Text under study:
Three of the largest U.S. makers of animal medications have agreed to change labeling of their antibiotics to remove uses for growth and production as the FDA continues efforts to fight super-resistant foodborne pathogens.
Eli Lilly ($LLY), Merck ($MRK) and Pfizer ($PFE), which has its animal health unit up for sale, are voluntarily making the changes to their FDA-approved labels, Michael Taylor, deputy commissioner for foods at the FDA, told Bloomberg.
Under new proposed guidelines, farmers and production agriculture companies will now need to get a veterinarian's prescription for all antibiotics to help ensure they are being used for medical uses and not for weight gain. Once they have them, however, they are not prevented from using them for off-label purposes.
As the widespread use of antibiotics for production has grown, there has been an increase in pathogens that doctors can no longer treat using standard antibiotics. About 20,000 people have been sickened and 26 have died from these so-called "super bugs" because doctors could not find antibiotics that would quell them, Bloomberg reports.

Excerpted data:
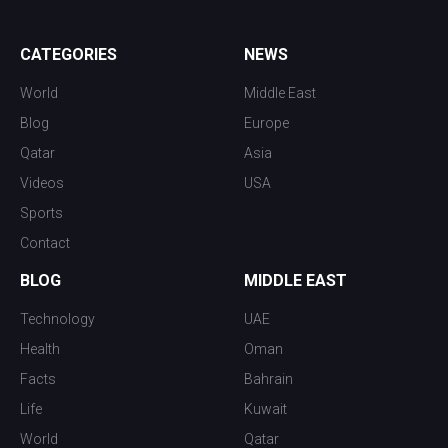
CATEGORIES
NEWS
World
Middle East
Blog
Europe
Qatar
Asia
Videos
USA
Sports
Contact
BLOG
MIDDLE EAST
Technology
UAE
Health
Oman
Facts
Bahrain
Life
Kuwait
World
Qatar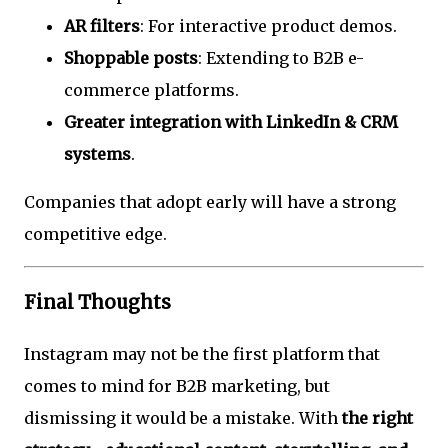
AR filters
: For interactive product demos.
Shoppable posts
: Extending to B2B e-
commerce platforms.
Greater integration with LinkedIn & CRM
systems
.
Companies that adopt early will have a strong
competitive edge.
Final Thoughts
Instagram may not be the first platform that
comes to mind for B2B marketing, but
dismissing it would be a mistake. With
the right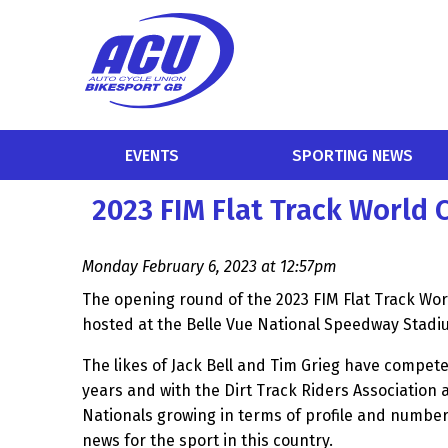
EVENTS
SPORTING NEWS
2023 FIM Flat Track World
Monday February 6, 2023 at 12:57pm
The opening round of the 2023 FIM Flat Track Wor
hosted at the Belle Vue National Speedway Stadi
The likes of Jack Bell and Tim Grieg have compete
years and with the Dirt Track Riders Association a
Nationals growing in terms of profile and number
news for the sport in this country.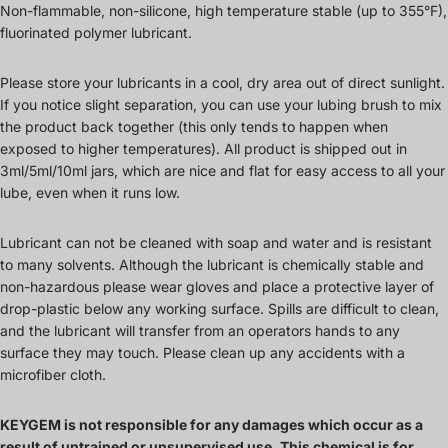
Non-flammable, non-silicone, high temperature stable (up to 355°F),
fluorinated polymer lubricant.
Please store your lubricants in a cool, dry area out of direct sunlight.
If you notice slight separation, you can use your lubing brush to mix
the product back together (this only tends to happen when
exposed to higher temperatures). All product is shipped out in
3ml/5ml/10ml jars, which are nice and flat for easy access to all your
lube, even when it runs low.
Lubricant can not be cleaned with soap and water and is resistant
to many solvents. Although the lubricant is chemically stable and
non-hazardous please wear gloves and place a protective layer of
drop-plastic below any working surface. Spills are difficult to clean,
and the lubricant will transfer from an operators hands to any
surface they may touch. Please clean up any accidents with a
microfiber cloth.
KEYGEM is not responsible for any damages which occur as a
result of untrained or unsupervised use. This chemical is for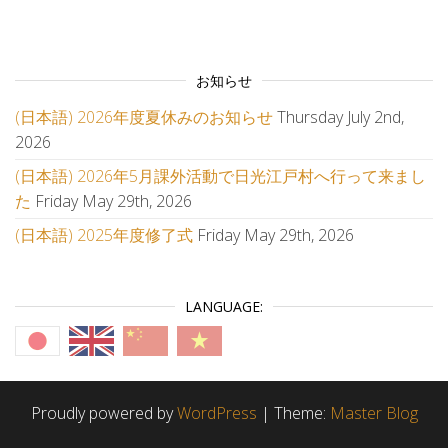
お知らせ
(日本語) 2026年度夏休みのお知らせ
Thursday July 2nd,
2026
(日本語) 2026年5月課外活動で日光江戸村へ行って来まし
た
Friday May 29th, 2026
(日本語) 2025年度修了式
Friday May 29th, 2026
LANGUAGE:
Proudly powered by
WordPress
|
Theme:
Master Blog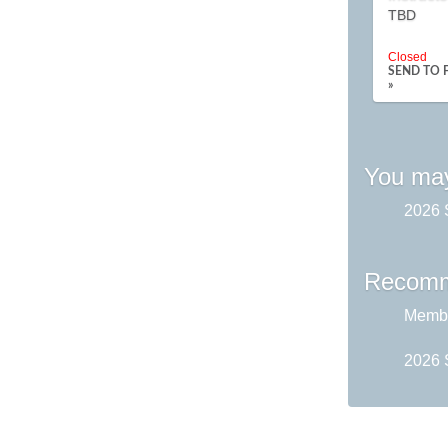
TBD
Closed
SEND TO 
»
You may
2026 
Recomm
Membe
2026 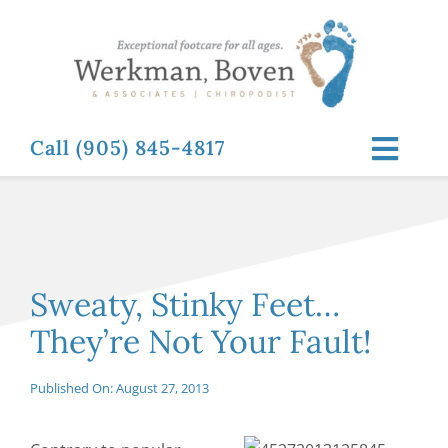
Skip
to
content
Call (905) 845-4817
Toggl
Navig
ABOUT
FOOT RELATED CONDITIONS
Sweaty, Stinky Feet…
They’re Not Your Fault!
FOOT RELATED TREATMENTS
Published On: August 27, 2013
NEWS & RESOURCES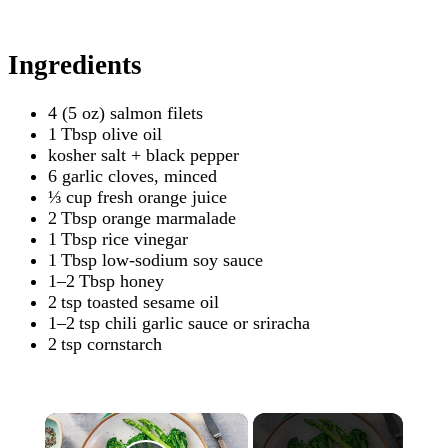
Ingredients
4 (5 oz) salmon filets
1 Tbsp olive oil
kosher salt + black pepper
6 garlic cloves, minced
⅓ cup fresh orange juice
2 Tbsp orange marmalade
1 Tbsp rice vinegar
1 Tbsp low-sodium soy sauce
1–2 Tbsp honey
2 tsp toasted sesame oil
1–2 tsp chili garlic sauce or sriracha
2 tsp cornstarch
×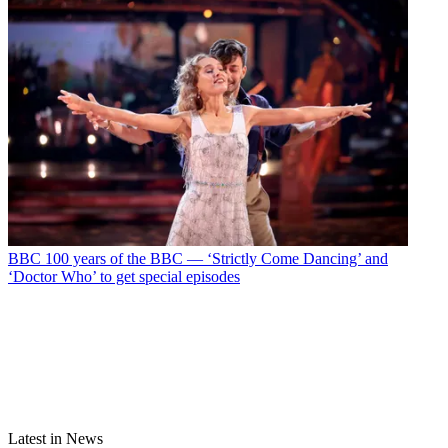
BBC
100 years of the BBC — ‘Strictly Come Dancing’ and
‘Doctor Who’ to get special episodes
Latest in News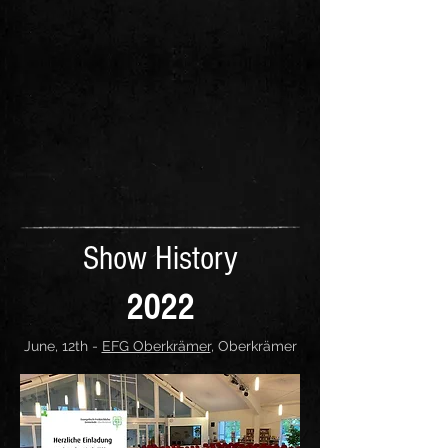
Show History
2022
June, 12th -
EFG Oberkrämer
, Oberkrämer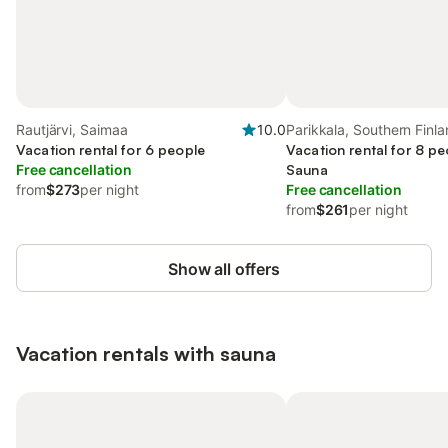
Rautjärvi, Saimaa
10.0
Parikkala, Southern Finl
Vacation rental for 6 people
Vacation rental for 8 pe
Free cancellation
Sauna
from
$273
per night
Free cancellation
from
$261
per night
Show all offers
Vacation rentals with sauna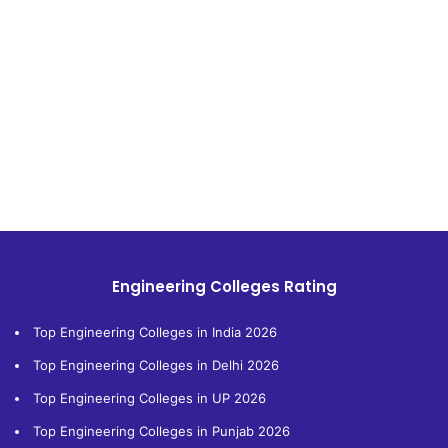
Engineering Colleges Rating
Top Engineering Colleges in India 2026
Top Engineering Colleges in Delhi 2026
Top Engineering Colleges in UP 2026
Top Engineering Colleges in Punjab 2026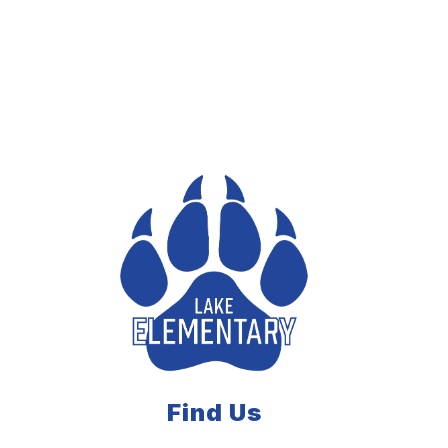
Find Us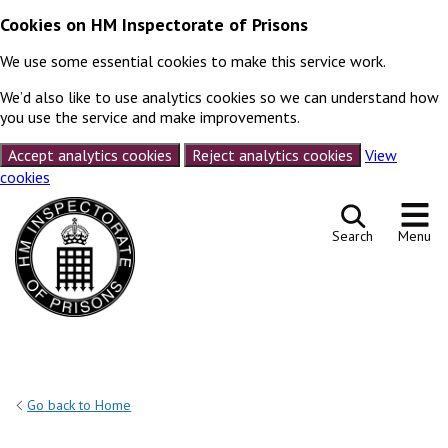
Cookies on HM Inspectorate of Prisons
We use some essential cookies to make this service work.
We’d also like to use analytics cookies so we can understand how
you use the service and make improvements.
Accept analytics cookies
Reject analytics cookies
View
cookies
Skip to content
Search
Menu
Go back to Home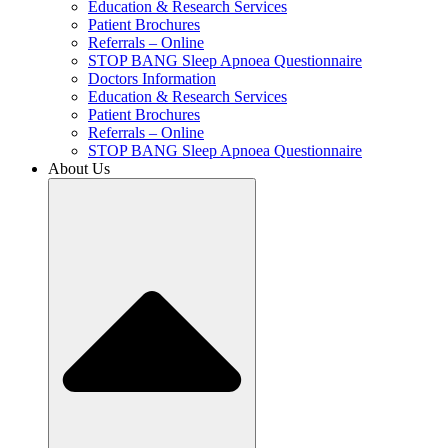
Education & Research Services
Patient Brochures
Referrals – Online
STOP BANG Sleep Apnoea Questionnaire
Doctors Information
Education & Research Services
Patient Brochures
Referrals – Online
STOP BANG Sleep Apnoea Questionnaire
About Us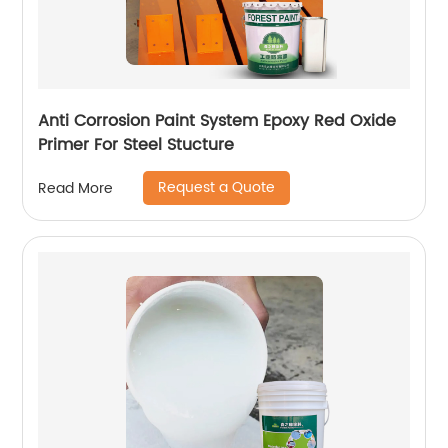
Anti Corrosion Paint System Epoxy Red Oxide
Primer For Steel Stucture
Request a Quote
Read More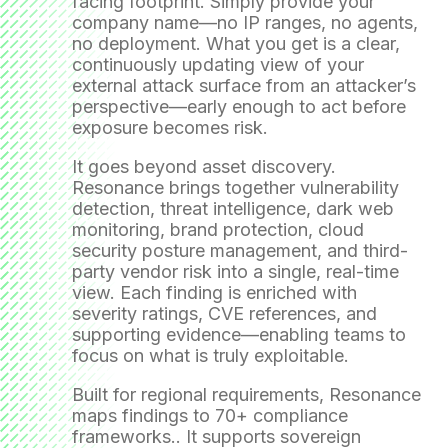
facing footprint. Simply provide your
company name—no IP ranges, no agents,
no deployment. What you get is a clear,
continuously updating view of your
external attack surface from an attacker’s
perspective—early enough to act before
exposure becomes risk.
It goes beyond asset discovery.
Resonance brings together vulnerability
detection, threat intelligence, dark web
monitoring, brand protection, cloud
security posture management, and third-
party vendor risk into a single, real-time
view. Each finding is enriched with
severity ratings, CVE references, and
supporting evidence—enabling teams to
focus on what is truly exploitable.
Built for regional requirements, Resonance
maps findings to 70+ compliance
frameworks.. It supports sovereign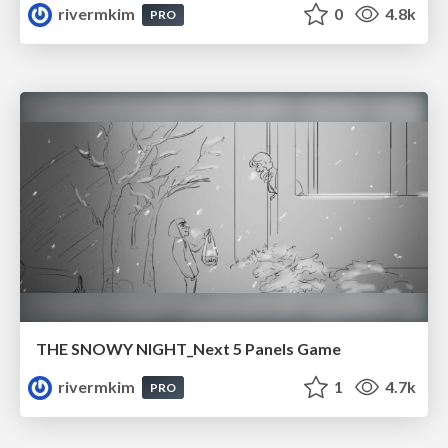
rivermkim
0
4.8k
PRO
THE SNOWY NIGHT_Next 5 Panels Game
rivermkim
1
4.7k
PRO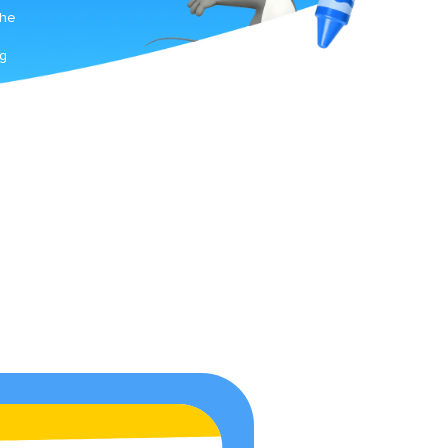
The
ng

Activity list:
**A.** Summarize the article on animal antibiotic labeling in two sentences.
**B.** Recast the paragraph of the article on animal antibiotic labeling that begins "As the widespread use of antibiotics" as a short bulleted list.
**C.** Write what comes next in the article on animal antibiotic labeling, picking up after its final sentence.
The items can be set aside.

Responses by item number:
**A.** Eli Lilly, Merck and Pfizer are voluntarily changing their FDA-approved antibiotic labels to remove growth and production uses, as the FDA works against super-resistant foodborne pathogens. Proposed guidelines will require a veterinarian's prescription for all such antibiotics, as drug-resistant "super bugs" have sickened about 20,000 people and killed 26.

**B.**
- The use of antibiotics for production has grown widely.
- Alongside it, more pathogens can no longer be treated with standard antibiotics.
- According to Bloomberg, these "super bugs" have sickened about 20,000 people and killed 26 because no effective antibiotics could be found.

**C.**
The agency said it expects to issue final guidance on animal antibiotics at the end of the year and that it should take about three years for drug manufacturers to make the label changes. The FDA believes the voluntary approach can get faster results than mandating label changes but critics have raised doubts about the industry policing itself.
The FDA had put some limited restrictions on antibiotic use in animals in January but a federal judge last month ordered the FDA to follow through on a pledge to limit antibiotic use in livestock.